Save these files so we have access to our cleaned data files.

In [23]:
# save files
write.table(data1, file.path(getwd(),"Datasets", "Clean", "breast-cancer_stats_clean.txt"), row.names = F, sep = "\t", quote = F)
write.table(data2, file.path(getwd(),"Datasets", "Clean", "lung-cancer-stats_clean.txt"), row.names = F, sep = "\t", quote = F)
write.table(data3, file.path(getwd(),"Datasets", "Clean", "MUO-Lean_stats_clean.txt"), row.names = F, sep = "\t", quote = F)
write.table(data4, file.path(getwd(),"Datasets", "Clean", "RA-control_GSE55235_stats_clean.txt"), row.names = F, sep = "\t", quote = F)
write.table(data5, file.path(getwd(),"Datasets", "Clean", "RETT-control_FC_stats_clean.txt"), row.names = F, sep = "\t", quote = F)

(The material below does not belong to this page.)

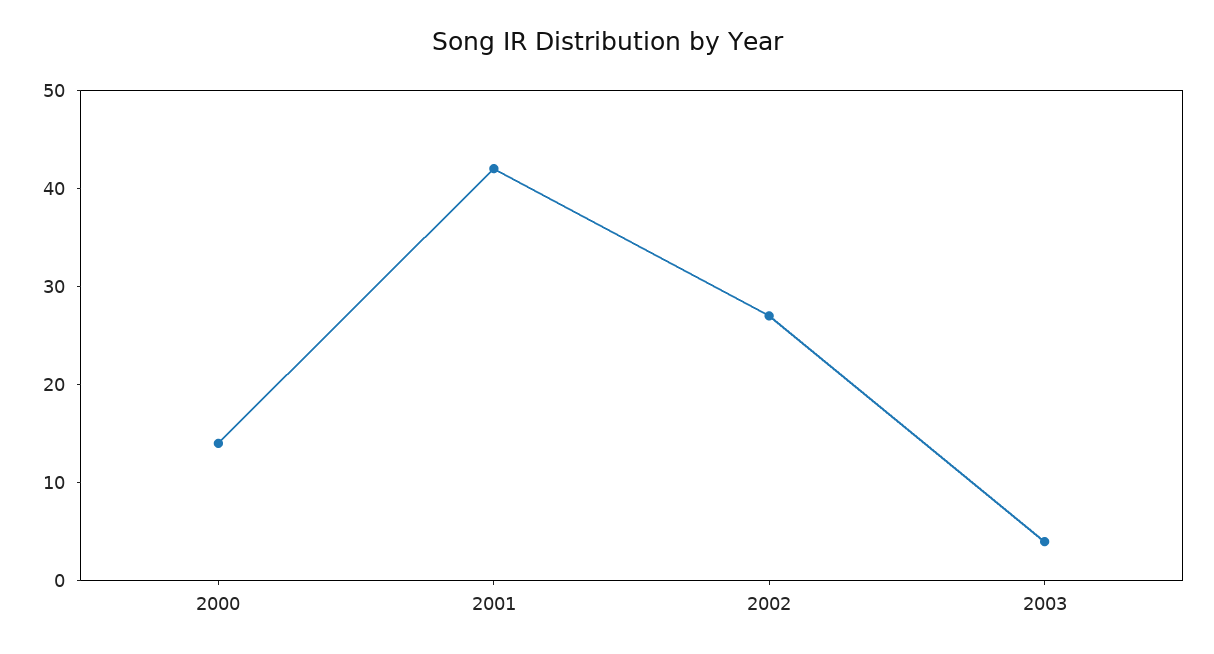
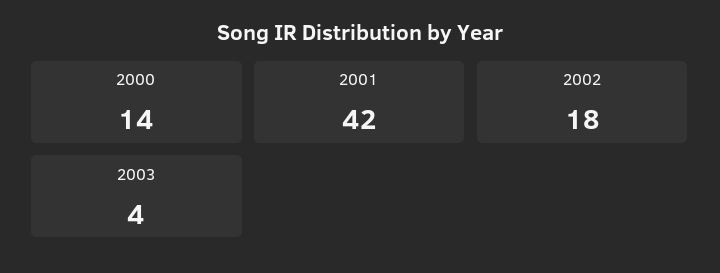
2002: 27 -> 18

write.table(data6, file.path(getwd(),"Datasets", "Clean", "RETT-control_TC_stats_clean.txt"), row.names = F, sep = "\t", quote = F)
write.table(data7, file.path(getwd(),"Datasets", "Clean", "SLE_stats_clean.txt"), row.names = F, sep = "\t", quote = F)

We now have cleaned our gene expression data files. In the next jupyter notebook, which can be found in this repository, we are going to merge these data files, so only have one file for all our gene expression data.